* Task instructions *
Your copy should match the records exactly, apart from the pictures, which stay out.

---------- Information shown

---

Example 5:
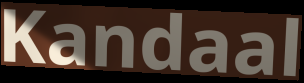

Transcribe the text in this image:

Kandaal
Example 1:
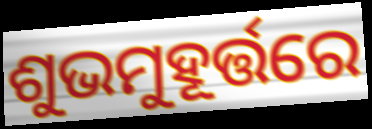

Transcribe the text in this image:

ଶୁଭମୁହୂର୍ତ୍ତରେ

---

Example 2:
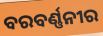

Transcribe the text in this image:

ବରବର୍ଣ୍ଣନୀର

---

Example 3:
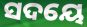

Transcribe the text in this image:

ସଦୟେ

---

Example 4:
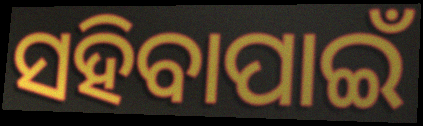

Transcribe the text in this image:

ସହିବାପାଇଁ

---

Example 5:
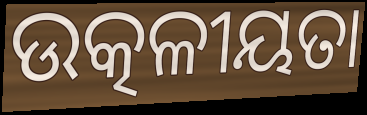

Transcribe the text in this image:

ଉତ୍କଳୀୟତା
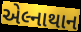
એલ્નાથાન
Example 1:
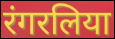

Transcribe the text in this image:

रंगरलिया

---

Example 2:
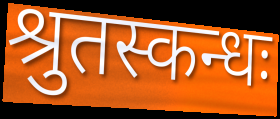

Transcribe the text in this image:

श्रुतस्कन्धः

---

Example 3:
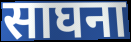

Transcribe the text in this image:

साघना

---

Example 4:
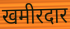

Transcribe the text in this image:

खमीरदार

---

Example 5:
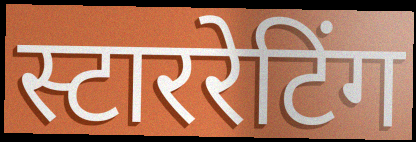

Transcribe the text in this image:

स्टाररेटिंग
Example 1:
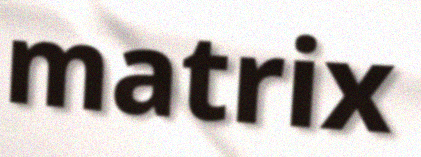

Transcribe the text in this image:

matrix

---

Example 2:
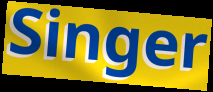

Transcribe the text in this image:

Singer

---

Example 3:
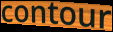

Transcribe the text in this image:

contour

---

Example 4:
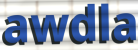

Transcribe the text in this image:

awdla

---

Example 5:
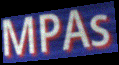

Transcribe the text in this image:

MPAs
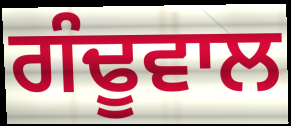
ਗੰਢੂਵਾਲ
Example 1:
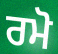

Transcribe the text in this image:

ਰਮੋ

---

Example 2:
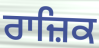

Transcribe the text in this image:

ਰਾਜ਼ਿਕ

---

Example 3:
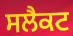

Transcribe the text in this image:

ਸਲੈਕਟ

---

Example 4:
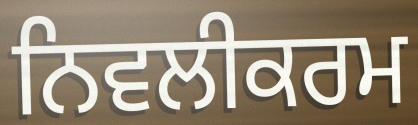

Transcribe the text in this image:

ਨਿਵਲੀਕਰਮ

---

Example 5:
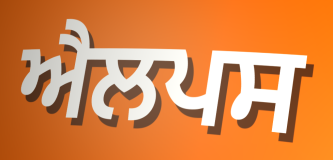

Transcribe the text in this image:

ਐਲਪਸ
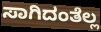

--------------------

* Task answer *
---

Example 5:

Transcribe the text in this image:

Kandaal
Example 1:

Transcribe the text in this image:

ଶୁଭମୁହୂର୍ତ୍ତରେ

---

Example 2:

Transcribe the text in this image:

ବରବର୍ଣ୍ଣନୀର

---

Example 3:

Transcribe the text in this image:

ସଦୟେ

---

Example 4:

Transcribe the text in this image:

ସହିବାପାଇଁ

---

Example 5:

Transcribe the text in this image:

ଉତ୍କଳୀୟତା
એલ્નાથાન
Example 1:

Transcribe the text in this image:

रंगरलिया

---

Example 2:

Transcribe the text in this image:

श्रुतस्कन्धः

---

Example 3:

Transcribe the text in this image:

साघना

---

Example 4:

Transcribe the text in this image:

खमीरदार

---

Example 5:

Transcribe the text in this image:

स्टाररेटिंग
Example 1:

Transcribe the text in this image:

matrix

---

Example 2:

Transcribe the text in this image:

Singer

---

Example 3:

Transcribe the text in this image:

contour

---

Example 4:

Transcribe the text in this image:

awdla

---

Example 5:

Transcribe the text in this image:

MPAs
ਗੰਢੂਵਾਲ
Example 1:

Transcribe the text in this image:

ਰਮੋ

---

Example 2:

Transcribe the text in this image:

ਰਾਜ਼ਿਕ

---

Example 3:

Transcribe the text in this image:

ਸਲੈਕਟ

---

Example 4:

Transcribe the text in this image:

ਨਿਵਲੀਕਰਮ

---

Example 5:

Transcribe the text in this image:

ਐਲਪਸ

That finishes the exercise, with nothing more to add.